▶ Data extracts:

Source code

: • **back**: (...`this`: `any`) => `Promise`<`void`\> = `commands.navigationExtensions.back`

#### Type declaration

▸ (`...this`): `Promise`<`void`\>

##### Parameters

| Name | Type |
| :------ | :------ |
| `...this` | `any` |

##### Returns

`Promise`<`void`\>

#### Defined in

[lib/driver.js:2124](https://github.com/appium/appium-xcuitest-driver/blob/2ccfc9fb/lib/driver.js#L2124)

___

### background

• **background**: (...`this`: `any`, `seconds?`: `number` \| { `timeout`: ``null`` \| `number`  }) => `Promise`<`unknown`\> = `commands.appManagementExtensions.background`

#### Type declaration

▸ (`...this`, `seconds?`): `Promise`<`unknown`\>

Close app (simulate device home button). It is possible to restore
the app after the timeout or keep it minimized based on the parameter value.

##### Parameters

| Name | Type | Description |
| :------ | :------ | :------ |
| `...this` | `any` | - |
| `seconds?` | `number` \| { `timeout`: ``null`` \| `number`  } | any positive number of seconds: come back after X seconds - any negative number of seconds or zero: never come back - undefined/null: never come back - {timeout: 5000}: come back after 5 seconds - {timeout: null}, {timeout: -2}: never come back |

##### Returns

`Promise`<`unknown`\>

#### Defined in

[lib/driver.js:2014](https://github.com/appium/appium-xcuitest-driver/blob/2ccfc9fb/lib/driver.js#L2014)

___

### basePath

▶ Directive:
Throughout the material above, find every line holding "github" and copy it.

▶ Expected answer:
[lib/driver.js:2124](https://github.com/appium/appium-xcuitest-driver/blob/2ccfc9fb/lib/driver.js#L2124)
[lib/driver.js:2014](https://github.com/appium/appium-xcuitest-driver/blob/2ccfc9fb/lib/driver.js#L2014)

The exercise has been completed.